OBJECTIVES: We aimed to analyze the epidemiology of childhood unintentional injuries presenting to hospitals in 5 select sites in low- and middle-income countries (LMICs) (Bangladesh, Colombia, Egypt, Malaysia, and Pakistan). METHODS: We collected standardized data from children ages 0 to 12 years at participating emergency departments (EDs) in 2007. Statistical analyses were conducted to compare the characteristics of these injuries and to explore the determinants of injury outcomes. RESULTS: Among 2686 injured children, falls (50.4%) and road traffic injuries (16.4%) were the most common, affecting boys more often (64.7%). Home injuries were more common among younger children (average 5.41 vs 7.06 years) and girls (38.2% vs 31.7%). Following an ED visit, 24% of injured children were admitted to the hospital, and 6 died.
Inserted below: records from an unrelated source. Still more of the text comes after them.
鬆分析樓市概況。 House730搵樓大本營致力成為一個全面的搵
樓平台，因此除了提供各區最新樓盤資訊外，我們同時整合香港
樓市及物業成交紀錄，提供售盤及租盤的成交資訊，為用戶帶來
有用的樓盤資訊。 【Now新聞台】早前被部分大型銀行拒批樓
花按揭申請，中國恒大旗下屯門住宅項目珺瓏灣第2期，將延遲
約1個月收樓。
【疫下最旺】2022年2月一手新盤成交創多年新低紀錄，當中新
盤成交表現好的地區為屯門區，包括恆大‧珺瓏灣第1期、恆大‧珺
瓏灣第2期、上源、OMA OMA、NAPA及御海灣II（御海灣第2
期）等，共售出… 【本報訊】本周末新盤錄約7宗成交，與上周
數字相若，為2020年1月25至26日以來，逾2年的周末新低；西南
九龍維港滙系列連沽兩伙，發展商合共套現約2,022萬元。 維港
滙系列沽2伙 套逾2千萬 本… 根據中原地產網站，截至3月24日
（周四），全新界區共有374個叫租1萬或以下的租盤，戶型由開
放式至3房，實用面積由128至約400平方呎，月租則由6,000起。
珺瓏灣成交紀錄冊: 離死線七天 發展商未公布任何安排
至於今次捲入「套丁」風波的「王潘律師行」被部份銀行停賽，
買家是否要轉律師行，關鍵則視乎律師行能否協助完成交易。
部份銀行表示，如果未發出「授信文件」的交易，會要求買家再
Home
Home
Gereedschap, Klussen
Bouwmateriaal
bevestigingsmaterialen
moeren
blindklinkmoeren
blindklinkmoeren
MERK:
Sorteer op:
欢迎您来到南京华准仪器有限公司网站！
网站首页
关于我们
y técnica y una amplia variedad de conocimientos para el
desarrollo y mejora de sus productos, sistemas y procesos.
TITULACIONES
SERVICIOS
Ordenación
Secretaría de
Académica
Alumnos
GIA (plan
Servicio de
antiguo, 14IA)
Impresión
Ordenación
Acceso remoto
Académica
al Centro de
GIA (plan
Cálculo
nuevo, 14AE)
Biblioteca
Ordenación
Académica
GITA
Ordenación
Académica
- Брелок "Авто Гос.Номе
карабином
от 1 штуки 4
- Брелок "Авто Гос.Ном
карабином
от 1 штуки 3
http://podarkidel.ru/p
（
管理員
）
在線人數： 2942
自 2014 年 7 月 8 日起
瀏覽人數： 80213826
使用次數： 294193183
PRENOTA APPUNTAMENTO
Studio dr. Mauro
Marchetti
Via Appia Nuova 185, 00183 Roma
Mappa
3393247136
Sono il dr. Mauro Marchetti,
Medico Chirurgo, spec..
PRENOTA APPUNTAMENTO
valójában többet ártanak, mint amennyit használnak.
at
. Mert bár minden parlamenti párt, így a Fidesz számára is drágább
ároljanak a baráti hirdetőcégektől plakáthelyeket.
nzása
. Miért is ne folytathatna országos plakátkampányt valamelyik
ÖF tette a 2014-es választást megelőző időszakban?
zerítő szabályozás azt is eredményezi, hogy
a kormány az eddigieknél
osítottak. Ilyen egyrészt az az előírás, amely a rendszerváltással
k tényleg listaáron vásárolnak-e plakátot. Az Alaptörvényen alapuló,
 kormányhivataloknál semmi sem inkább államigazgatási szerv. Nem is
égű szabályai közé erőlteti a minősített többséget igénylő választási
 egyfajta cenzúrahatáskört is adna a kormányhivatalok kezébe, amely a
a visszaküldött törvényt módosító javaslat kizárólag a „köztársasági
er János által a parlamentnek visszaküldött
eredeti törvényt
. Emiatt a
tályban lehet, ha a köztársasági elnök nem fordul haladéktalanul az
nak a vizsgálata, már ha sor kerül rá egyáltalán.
Injury outcomes were associated with risk factors, such as age and sex, to varying extents. CONCLUSIONS: Standardized ED surveillance revealed unintentional injuries are a threat to child health. The majority of events took place inside the home, challenging traditional concepts of children's safety and underscoring the need for intensified context-appropriate injury prevention.